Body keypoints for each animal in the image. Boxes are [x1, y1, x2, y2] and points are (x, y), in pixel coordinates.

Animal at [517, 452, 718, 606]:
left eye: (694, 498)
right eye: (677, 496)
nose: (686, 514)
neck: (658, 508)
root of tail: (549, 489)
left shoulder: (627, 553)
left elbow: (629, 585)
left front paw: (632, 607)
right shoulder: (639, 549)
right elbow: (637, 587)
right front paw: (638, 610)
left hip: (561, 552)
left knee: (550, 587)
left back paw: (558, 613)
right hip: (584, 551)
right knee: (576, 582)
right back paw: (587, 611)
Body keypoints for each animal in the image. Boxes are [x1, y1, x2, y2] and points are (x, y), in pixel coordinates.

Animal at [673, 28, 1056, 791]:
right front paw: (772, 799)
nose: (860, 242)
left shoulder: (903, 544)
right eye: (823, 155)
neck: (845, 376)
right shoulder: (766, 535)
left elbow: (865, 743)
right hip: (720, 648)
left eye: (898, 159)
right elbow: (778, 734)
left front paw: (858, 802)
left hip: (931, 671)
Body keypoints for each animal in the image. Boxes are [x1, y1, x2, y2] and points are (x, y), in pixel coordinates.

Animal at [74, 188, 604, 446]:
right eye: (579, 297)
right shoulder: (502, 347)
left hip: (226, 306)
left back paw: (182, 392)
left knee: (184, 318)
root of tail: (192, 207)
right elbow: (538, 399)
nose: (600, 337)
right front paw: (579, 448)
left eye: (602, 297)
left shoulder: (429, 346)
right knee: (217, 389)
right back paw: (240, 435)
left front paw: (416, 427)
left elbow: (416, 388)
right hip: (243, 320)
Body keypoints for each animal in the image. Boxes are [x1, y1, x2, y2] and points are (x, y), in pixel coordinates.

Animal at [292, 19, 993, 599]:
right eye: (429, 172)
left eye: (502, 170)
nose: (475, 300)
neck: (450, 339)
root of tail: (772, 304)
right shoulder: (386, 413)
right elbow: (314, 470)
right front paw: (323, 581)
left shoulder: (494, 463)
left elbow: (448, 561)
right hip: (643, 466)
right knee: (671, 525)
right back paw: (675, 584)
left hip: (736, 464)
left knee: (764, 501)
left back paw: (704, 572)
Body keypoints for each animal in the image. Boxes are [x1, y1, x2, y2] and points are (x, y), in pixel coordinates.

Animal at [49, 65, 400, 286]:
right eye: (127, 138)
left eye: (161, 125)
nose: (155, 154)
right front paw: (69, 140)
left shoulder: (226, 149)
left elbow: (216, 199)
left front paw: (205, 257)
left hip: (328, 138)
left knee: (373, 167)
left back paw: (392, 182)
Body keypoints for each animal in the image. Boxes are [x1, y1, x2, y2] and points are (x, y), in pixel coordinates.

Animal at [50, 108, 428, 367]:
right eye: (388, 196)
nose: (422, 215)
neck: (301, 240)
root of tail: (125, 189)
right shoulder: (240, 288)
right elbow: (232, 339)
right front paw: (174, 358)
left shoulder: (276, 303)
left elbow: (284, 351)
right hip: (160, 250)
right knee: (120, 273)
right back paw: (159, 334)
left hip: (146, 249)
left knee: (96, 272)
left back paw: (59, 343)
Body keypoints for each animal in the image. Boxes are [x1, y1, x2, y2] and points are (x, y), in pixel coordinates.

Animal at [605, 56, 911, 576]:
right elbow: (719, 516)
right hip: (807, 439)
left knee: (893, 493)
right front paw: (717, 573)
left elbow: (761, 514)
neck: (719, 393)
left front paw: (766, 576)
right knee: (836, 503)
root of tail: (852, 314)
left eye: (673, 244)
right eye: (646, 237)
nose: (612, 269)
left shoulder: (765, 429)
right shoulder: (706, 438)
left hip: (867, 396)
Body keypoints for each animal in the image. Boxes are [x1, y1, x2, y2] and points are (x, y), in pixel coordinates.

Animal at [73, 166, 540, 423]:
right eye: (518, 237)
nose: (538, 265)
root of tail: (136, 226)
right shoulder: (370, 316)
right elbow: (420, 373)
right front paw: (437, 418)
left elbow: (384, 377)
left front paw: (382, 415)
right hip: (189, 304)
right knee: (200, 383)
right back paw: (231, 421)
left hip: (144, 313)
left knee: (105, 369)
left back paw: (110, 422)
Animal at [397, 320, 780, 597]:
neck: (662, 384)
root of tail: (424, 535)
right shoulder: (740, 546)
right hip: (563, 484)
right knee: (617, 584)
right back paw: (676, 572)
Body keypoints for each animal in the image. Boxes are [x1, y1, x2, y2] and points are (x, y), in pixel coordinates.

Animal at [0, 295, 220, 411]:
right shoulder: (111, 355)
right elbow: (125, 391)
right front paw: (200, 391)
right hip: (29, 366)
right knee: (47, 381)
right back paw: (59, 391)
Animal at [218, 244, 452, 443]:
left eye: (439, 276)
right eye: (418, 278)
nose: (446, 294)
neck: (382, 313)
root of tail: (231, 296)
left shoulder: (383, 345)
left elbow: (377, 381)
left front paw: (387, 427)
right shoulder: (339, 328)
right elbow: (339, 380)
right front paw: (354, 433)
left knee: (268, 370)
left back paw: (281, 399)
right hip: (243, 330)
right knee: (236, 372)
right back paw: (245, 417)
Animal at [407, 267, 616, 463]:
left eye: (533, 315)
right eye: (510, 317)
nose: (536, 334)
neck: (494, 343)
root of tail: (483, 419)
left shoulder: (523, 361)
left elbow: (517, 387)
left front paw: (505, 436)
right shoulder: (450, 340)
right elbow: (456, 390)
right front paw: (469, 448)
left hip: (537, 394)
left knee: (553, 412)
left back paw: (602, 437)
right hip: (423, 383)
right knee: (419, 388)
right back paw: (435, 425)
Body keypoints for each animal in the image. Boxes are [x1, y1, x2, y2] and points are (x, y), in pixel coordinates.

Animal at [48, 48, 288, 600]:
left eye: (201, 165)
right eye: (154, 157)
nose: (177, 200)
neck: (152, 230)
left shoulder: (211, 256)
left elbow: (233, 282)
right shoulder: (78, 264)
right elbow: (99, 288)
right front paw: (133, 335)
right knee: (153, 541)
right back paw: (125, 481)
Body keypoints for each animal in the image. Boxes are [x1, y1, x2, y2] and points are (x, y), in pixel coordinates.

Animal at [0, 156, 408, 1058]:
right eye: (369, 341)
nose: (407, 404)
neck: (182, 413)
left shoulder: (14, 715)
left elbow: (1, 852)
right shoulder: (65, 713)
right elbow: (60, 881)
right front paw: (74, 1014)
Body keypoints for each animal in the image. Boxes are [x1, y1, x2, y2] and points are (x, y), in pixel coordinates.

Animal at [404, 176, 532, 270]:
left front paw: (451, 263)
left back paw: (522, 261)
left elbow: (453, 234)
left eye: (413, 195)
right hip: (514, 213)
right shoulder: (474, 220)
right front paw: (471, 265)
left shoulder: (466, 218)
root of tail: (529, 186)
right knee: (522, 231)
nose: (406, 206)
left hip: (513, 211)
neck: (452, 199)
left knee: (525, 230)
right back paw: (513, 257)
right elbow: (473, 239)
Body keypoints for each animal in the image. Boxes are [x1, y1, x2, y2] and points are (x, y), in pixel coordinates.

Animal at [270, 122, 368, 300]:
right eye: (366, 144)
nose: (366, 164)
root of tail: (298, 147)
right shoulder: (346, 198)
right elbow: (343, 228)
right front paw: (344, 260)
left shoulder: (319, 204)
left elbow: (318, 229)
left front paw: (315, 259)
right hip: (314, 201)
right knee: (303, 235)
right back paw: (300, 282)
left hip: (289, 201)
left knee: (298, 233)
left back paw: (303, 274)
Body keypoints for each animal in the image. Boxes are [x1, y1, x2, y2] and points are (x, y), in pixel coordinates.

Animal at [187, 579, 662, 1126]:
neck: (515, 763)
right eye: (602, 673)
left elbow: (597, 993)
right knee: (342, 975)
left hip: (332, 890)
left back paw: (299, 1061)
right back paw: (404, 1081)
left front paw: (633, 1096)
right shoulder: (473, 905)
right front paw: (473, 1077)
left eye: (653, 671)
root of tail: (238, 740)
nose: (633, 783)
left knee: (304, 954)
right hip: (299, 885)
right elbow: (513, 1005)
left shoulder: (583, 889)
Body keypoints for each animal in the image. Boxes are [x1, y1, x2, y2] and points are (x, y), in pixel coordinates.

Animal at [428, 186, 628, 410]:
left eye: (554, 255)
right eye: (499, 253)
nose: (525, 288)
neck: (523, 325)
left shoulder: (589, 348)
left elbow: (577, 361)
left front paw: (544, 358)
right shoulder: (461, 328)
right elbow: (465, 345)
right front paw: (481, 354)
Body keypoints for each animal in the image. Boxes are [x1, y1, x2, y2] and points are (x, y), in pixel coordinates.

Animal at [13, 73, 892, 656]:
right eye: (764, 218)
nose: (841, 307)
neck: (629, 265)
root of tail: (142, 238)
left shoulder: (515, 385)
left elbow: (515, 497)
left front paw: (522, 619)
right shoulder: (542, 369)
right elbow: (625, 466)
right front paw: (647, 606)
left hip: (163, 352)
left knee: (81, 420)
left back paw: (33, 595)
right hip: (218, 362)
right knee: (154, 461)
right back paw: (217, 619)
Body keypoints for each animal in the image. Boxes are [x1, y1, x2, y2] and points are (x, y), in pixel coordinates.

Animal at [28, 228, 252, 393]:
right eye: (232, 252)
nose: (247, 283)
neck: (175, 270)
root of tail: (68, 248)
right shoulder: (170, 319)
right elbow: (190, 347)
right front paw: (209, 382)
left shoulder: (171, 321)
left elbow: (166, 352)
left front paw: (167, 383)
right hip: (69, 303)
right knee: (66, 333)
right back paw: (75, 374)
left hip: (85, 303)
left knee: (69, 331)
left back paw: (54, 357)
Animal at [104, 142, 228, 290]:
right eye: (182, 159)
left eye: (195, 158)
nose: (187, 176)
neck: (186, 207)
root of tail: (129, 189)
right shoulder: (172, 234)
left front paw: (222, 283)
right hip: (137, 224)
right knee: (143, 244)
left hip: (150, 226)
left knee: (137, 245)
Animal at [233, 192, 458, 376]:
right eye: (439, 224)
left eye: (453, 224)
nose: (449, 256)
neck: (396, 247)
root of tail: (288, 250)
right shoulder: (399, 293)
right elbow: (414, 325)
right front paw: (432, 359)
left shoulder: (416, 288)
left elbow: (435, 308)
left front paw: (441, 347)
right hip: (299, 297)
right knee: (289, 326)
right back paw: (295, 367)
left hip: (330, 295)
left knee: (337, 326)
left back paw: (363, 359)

Work instructions >> Starting at the line that has "right shoulder: (65, 713)" and ending at the line that has "left eye: (413, 195)", please write out the lines above exactly, leaving out all others.

Task solution >>
right shoulder: (65, 713)
right elbow: (60, 881)
right front paw: (74, 1014)
Body keypoints for each animal in the image. Boxes are [x1, y1, x2, y2] and points are (x, y), in pixel coordinates.

Animal at [404, 176, 532, 270]:
left front paw: (451, 263)
left back paw: (522, 261)
left elbow: (453, 234)
left eye: (413, 195)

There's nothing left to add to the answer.